Peter Huessyis Director of Strategic Deterrent Studies at the Mitchell Institute.
Since 1972 when the United States signed its first arms agreement with the former Soviet Union, there was always a caution that if our adversary in Moscow failed to live up to the terms of the agreement, the United States had to preserve the capability to expand our nuclear deterrent.
SALT & START
With the SALT I 1972 treaty allowing a five-fold increase in Soviet and US nuclear warheads—even with limits placed on overall strategic nuclear delivery vehicles knowns as SNDVs—breakout was less of an issue than today. And despite the huge increase in allowed Soviet multi-warhead land-based missiles, we called the SALT deal “arms control” to be consistent with the new era we described as détente and peaceful coexistence.
The 1979 SALT II treaty continued this build-up, but modestly limited SNDVs to 2250 but still allowed the growth in strategic or long-range nuclear systems to near 12,000 warheads. At the same time the companion arsenals of theater or short range and lower yield or battlefield nuclear weapons were not placed under any limits given serious difficulties in locating and accurately counting such arsenals.
Thus, at that height of the Cold War, US defense secretary Caspar Weinberger estimated all Soviet nuclear weapons at somewhere around 35,000—with the dissolution of the Soviet empire, the archives in Moscow and more open Russian officials told us the real number was closer to 45,000.
With the START I and II process markedly reducing strategic nuclear warheads in 1991 and 1993 agreements, the issue of “breakout” became more real.
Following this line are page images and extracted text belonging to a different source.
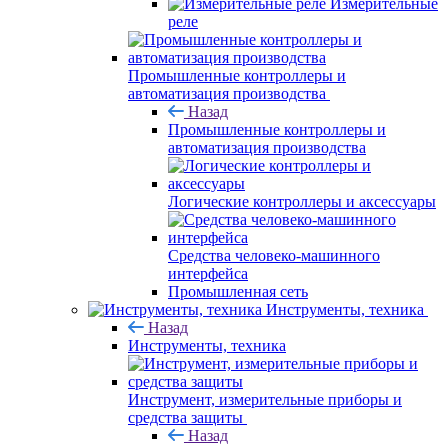
Измерительные
реле
Промышленные контроллеры и
автоматизация производства
Назад
Промышленные контроллеры и
автоматизация производства
Логические контроллеры и аксессуары
Средства человеко-машинного
интерфейса
Промышленная сеть
Инструменты, техника
Назад
Инструменты, техника
Инструмент, измерительные приборы и
средства защиты
Назад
The Reagan administration as early as 1981 laid out in numerous NSDD’s or National Security Defense Directives the framework for the START reduction process and the companion rationale for the modernization of the US nuclear arsenal.
Critical to signing agreements with Moscow—whether the Soviet Union or the Russian Federation—was to hedge against a collapse of the treaties supporting reductions.